Sierra AD Account Lockout when setting up iCloud

NowAllTheTime
Contributor III

I have an AppleCare enterprise case open for this, but just curious if anyone here is experiencing the same thing:

When you are logged into a mobile account on an AD bound Mac and go to setup iCloud, the currently logged in network account will get locked out as soon as they attempt to provide a password when prompted to provide an admin password to complete the iCloud setup. The iCloud setup will "fail" but then the services seem to work anyway, but then if you unlock the network account it will lock again shortly after that as long as you stay signed into iCloud.

Been seeing this behavior for a few weeks, but wanted to wait until public release to discuss it here. Behavior has persisted through dev preview 8, and both GM builds (the second of which is the same as the final public build released today).

2 ACCEPTED SOLUTIONS

NowAllTheTime
Contributor III

WE DID IT! Finally! I can't believe they actually included details about this bug in the release notes; I thought for sure the issue would fall under the "improves the stability..." umbrella. Thanks to everyone who opened a case and helped bring attention to it!

https://support.apple.com/en-us/HT207462

View solution in original post

dgreening
Valued Contributor II
210 REPLIES 210

davidmundt
New Contributor III

I've become so jaded over this mess I'm skeptical! lol

but I'm glad Apple finally addressed this debacle...

jhuls
Contributor III

I had a problem on occasion with my iMac and Sierra with a non-mobile account AD config where randomly after logging in it would lock the console on me. I would enter my password and about 10 sec or so would go by and it would lock again. Rinse, lather, repeat. I never knew what was causing it and it would eventually stop after a restart or two. I had forgotten about it until I installed this update...it came back. This time with my apple watch configured to unlock the station it wasn't as annoying to unlock the system but irritating nonetheless. It locks even if I'm in the middle of typing an email and there's no way to stop it. A restart has stopped it again this time but I have no way of knowing if it's really gone for good. I'm not optimistic. This never existed previous to Sierra and occurred immediately after Sierra had been installed.

I've considered just rebuilding this iMac and configuring it with the mobile account setting to see if that improves things. I'm not sure if it's completely related to the issues reported here but figured I would mention it nonetheless.

Njofrekk
New Contributor II

"Enterprise content: Resolves an issue were network or cached user accounts (such as Active Directory accounts) using the maxFailedLoginAttempts password policy were becoming disabled."
https://support.apple.com/en-us/HT207462

Fantastic! Been waiting for this for the longest time. Kudos to the whole group for spamming Apple engineers to finally solve this problem. :)

markdmatthews
Contributor

10.12.3... "And there was much rejoicing (yaaaaaaaay)!"

bwiessner
Contributor II

10.12.3 combo update download - https://support.apple.com/kb/DL1905?locale=en_US

bwiessner
Contributor II

Also, Since we are on the topic of combo updates - what are peoples best practices for deploying a combo update?

Policy to cache packaged and then another policy to install cached?

rtufo
New Contributor

Has anyone tested this to confirm? Installing now but planning to do a bunch of Apple ID/TouchID/Apple Watch unlocks to be sure the AD account isn't locked out. Hoping others can confirm in their AD controller that they are no longer receiving strikes for these logins. Thanks!

Njofrekk
New Contributor II

We have tested the Update in our environment and badpwdcount stays firmly at zero. The usual Sign Out/Sign In of Apple ID in App Store meant immediate lockout, now nothing happens. :)

pcm
New Contributor

Is this the same issue that we are seeing with 10.12.3 clients connecting to macOS Server 5.2 running on Sierra 10.12.3?
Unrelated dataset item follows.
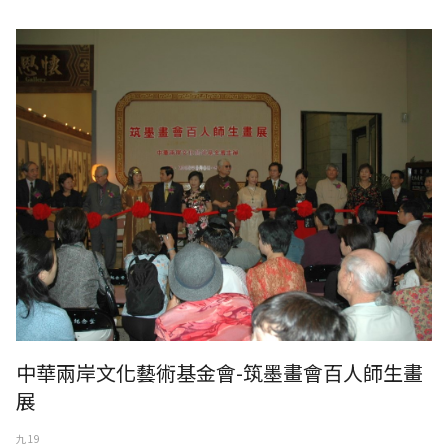
中華兩岸文化藝術基金會-筑墨畫會百人師生畫展
中華兩岸文化藝術基金會-筑墨畫會百人師生畫
展
九 19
When bound to server and logged in as Network User, if the user attempts to open iCloud preferences, System Preferences stops responding and we must force quit. Applications associated with the Apple ID such as Messages and Facetime also stop responding at launch.
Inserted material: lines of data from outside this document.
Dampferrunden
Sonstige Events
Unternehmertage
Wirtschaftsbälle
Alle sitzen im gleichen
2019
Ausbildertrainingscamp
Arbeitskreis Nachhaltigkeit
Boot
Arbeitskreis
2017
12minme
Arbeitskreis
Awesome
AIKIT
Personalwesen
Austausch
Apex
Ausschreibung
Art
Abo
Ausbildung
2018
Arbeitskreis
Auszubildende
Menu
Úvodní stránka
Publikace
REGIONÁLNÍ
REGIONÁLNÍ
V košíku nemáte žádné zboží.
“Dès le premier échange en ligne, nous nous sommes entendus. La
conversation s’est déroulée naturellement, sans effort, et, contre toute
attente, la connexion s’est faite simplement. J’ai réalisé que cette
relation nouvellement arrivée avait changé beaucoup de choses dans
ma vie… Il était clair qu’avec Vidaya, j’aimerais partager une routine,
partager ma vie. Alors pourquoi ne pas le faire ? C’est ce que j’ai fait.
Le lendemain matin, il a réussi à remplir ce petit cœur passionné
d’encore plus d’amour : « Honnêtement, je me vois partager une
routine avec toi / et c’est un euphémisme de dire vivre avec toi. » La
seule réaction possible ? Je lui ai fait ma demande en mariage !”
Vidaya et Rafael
We have a case open with Enterprise Support; they were actually able to duplicate the issue, however their OS is a different version.

Thanks

Peter

yrs
New Contributor

I'm seeing a lockout issue with someone on 10.12.4. A newbie question - how to verify a fix has been mapped forward?

NowAllTheTime
Contributor III

@yrs Power the target Mac on, then from another Mac on the network, SSH into it with your management account or any other SSH enabled account. Once you are connected to the target Mac via SSH you are going to periodically run "dscl . -readpl /Users/username accountPolicyData failedLoginCount" (where username is the user that will be physically logging into the target Mac) while the user logs in to the target Mac and performs various actions so you can watch the failedLoginCount value. This will allow you to observe at what point failed password attempts are being logged, and at what point your failed password attempt threshold that causes the lockout is hit. This will help you determine if the issue is caused by the OS, applications, user error, etc.